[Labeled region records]

# # # #

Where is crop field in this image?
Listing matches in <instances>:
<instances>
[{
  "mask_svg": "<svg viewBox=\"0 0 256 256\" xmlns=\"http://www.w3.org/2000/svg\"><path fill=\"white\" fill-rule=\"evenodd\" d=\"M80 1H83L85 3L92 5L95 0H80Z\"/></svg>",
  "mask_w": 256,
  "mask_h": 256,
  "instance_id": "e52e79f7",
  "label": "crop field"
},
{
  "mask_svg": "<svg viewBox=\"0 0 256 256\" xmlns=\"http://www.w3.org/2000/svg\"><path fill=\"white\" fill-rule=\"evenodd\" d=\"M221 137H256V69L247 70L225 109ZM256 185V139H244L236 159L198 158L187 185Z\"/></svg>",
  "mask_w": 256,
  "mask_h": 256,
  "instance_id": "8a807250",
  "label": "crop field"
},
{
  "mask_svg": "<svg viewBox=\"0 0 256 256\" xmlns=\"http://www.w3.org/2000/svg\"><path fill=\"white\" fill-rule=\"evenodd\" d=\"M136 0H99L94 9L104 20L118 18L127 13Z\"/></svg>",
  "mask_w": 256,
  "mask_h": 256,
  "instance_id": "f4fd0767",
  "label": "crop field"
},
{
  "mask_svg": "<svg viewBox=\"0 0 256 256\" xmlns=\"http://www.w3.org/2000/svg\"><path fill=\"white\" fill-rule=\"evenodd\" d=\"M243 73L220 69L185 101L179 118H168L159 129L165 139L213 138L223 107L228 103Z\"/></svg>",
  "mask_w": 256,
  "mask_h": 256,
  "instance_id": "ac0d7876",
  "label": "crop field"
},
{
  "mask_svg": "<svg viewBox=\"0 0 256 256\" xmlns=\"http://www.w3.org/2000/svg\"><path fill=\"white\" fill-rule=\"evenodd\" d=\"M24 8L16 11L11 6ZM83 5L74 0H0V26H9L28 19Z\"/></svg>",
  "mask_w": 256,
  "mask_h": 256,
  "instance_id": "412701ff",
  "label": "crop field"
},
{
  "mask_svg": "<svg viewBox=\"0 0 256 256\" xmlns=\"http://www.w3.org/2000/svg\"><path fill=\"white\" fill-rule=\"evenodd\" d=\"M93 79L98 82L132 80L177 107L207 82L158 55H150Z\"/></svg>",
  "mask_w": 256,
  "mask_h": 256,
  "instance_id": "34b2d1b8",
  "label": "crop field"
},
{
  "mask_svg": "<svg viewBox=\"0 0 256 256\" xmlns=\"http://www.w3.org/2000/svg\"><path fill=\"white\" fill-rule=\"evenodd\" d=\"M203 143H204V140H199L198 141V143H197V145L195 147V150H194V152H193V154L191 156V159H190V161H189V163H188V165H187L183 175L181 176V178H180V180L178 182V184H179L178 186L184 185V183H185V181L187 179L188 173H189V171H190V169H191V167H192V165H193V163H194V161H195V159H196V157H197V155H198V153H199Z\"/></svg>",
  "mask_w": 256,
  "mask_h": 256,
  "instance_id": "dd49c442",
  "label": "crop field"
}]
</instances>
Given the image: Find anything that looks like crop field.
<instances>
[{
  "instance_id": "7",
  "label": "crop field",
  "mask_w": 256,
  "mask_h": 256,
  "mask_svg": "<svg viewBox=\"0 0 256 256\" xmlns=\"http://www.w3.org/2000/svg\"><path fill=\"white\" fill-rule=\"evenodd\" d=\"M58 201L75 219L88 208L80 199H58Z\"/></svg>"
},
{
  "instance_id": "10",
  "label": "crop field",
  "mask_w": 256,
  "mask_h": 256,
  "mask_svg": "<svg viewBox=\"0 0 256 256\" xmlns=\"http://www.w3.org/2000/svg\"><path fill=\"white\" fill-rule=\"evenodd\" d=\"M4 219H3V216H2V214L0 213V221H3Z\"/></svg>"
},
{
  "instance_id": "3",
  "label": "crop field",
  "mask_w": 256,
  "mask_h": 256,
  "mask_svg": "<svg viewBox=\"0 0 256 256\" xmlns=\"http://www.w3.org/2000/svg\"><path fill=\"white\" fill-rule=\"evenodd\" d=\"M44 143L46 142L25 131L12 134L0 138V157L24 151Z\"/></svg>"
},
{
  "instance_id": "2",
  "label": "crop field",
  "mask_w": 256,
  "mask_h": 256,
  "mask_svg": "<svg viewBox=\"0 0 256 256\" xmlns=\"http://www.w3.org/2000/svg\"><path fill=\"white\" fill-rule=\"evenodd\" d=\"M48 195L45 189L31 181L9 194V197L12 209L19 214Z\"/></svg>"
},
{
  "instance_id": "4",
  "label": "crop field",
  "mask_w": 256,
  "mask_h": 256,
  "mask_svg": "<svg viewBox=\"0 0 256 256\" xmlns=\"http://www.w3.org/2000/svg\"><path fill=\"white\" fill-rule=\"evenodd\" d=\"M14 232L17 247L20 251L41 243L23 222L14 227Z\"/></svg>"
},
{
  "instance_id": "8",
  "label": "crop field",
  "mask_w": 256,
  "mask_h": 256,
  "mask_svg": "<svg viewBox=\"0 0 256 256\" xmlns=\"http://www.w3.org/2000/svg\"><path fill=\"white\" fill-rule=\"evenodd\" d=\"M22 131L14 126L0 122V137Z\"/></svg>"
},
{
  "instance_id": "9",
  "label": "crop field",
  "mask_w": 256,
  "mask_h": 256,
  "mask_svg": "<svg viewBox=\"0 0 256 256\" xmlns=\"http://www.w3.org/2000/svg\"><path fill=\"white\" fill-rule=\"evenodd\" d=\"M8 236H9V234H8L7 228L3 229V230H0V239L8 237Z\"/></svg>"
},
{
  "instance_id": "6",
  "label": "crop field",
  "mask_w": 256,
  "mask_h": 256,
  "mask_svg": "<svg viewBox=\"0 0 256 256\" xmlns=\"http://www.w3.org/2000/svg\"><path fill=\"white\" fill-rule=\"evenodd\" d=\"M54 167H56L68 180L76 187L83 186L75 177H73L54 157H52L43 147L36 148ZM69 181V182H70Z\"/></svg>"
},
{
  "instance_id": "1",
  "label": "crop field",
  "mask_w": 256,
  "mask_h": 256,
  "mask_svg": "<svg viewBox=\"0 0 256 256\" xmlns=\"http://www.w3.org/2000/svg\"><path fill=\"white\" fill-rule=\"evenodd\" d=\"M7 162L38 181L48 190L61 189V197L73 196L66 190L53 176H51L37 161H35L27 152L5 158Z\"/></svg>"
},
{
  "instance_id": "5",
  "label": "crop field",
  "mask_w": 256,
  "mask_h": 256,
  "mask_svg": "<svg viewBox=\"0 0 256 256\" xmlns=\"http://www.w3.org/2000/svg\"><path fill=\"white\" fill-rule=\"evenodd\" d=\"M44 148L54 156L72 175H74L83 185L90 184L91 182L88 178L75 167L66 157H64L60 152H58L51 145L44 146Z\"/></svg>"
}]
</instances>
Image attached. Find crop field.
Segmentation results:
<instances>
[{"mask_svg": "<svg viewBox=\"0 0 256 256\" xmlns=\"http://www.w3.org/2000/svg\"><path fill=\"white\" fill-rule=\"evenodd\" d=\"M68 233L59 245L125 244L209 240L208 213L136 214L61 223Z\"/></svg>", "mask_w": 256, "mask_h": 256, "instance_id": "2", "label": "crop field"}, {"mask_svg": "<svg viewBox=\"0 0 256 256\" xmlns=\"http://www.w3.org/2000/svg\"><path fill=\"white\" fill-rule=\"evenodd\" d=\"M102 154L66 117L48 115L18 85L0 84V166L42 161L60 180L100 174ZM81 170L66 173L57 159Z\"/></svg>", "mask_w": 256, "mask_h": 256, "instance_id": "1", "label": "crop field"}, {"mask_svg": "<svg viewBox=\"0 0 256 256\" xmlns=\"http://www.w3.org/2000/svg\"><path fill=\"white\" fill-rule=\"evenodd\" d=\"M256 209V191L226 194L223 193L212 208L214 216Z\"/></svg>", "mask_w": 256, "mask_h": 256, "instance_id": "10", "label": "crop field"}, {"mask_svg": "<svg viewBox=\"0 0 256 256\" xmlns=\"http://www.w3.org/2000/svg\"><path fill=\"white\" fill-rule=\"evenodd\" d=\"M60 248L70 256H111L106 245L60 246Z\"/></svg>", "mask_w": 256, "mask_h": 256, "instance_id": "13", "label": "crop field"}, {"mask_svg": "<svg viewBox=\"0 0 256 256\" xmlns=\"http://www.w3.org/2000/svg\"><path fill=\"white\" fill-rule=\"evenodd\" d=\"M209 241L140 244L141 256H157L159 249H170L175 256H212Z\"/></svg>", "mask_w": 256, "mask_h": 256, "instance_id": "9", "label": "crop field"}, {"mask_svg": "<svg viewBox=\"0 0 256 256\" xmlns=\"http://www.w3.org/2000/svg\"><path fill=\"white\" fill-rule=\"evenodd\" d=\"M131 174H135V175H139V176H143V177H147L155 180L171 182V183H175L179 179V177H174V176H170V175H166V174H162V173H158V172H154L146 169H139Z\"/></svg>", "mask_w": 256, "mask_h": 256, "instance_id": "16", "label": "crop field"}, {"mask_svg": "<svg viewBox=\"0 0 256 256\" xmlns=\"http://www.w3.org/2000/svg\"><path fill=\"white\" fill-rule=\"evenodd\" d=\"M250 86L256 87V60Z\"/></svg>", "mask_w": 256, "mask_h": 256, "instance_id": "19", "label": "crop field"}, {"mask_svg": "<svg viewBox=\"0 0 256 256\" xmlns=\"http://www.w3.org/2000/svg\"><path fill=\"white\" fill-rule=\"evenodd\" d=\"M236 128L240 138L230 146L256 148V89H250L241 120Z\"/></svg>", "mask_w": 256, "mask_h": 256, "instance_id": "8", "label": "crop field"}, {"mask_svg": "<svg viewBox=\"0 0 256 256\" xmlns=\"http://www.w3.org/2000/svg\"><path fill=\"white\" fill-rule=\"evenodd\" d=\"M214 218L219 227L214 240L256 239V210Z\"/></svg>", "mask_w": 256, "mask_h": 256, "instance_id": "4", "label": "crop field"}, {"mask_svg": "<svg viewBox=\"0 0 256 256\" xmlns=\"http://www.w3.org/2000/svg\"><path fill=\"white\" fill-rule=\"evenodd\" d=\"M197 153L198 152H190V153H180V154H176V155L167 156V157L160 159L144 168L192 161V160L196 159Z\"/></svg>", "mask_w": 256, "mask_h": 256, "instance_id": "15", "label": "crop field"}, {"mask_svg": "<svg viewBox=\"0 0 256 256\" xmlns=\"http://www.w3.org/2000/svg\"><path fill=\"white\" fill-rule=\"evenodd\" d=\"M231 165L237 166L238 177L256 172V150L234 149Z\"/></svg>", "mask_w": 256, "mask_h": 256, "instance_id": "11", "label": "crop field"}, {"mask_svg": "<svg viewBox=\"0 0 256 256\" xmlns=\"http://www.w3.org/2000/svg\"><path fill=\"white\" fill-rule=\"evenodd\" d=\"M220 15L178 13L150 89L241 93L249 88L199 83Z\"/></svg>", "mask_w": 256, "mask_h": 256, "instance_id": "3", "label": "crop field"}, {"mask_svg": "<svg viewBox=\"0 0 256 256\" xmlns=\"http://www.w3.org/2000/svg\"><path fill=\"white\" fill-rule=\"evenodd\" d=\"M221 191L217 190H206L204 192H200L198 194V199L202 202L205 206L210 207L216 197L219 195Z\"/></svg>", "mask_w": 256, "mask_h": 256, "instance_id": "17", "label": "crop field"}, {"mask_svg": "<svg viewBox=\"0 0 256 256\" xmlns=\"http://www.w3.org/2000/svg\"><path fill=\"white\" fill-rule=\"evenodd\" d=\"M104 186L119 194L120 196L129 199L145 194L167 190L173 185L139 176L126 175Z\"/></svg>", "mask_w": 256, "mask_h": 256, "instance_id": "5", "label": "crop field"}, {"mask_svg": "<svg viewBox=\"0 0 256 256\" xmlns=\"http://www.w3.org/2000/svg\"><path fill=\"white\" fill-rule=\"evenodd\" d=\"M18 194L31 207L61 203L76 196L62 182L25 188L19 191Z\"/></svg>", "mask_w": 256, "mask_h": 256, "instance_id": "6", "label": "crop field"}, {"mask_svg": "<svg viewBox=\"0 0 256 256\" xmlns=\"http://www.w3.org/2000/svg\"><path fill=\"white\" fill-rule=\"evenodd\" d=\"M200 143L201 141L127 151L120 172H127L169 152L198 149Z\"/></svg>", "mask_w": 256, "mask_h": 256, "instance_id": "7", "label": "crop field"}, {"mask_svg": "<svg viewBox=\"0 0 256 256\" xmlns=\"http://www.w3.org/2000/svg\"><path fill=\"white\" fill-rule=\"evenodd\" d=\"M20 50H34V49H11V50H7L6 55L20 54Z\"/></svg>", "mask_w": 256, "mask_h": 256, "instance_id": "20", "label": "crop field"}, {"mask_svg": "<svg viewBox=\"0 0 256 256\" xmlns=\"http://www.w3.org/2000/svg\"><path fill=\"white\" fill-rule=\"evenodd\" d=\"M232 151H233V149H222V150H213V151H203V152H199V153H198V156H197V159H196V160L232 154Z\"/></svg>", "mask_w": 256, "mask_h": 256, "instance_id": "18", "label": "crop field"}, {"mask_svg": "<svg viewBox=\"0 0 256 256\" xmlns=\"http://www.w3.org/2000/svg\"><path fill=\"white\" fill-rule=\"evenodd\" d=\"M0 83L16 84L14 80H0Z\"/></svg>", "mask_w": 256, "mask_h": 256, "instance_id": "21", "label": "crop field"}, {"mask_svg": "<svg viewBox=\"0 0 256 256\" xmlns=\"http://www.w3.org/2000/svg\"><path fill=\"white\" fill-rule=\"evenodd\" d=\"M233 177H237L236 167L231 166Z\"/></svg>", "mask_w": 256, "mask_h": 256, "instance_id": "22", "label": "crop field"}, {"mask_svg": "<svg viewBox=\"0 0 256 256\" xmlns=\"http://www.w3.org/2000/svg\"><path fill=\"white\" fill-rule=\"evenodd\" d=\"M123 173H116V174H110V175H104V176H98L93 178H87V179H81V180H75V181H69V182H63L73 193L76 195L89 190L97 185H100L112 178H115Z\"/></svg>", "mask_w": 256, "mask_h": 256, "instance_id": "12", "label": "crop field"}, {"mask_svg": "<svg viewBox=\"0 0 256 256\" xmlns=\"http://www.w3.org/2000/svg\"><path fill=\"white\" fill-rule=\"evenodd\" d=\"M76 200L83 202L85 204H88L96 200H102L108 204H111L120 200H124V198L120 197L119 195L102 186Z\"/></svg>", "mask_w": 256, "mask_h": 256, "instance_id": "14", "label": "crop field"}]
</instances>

# # # #

TASK INSTRUCTIONS
Pick out every line of the material that contains the word "Find", treating uppercase and lowercase as different, and copy each of those lines.

SOLUTION
Given the image: Find anything that looks like crop field.
Image attached. Find crop field.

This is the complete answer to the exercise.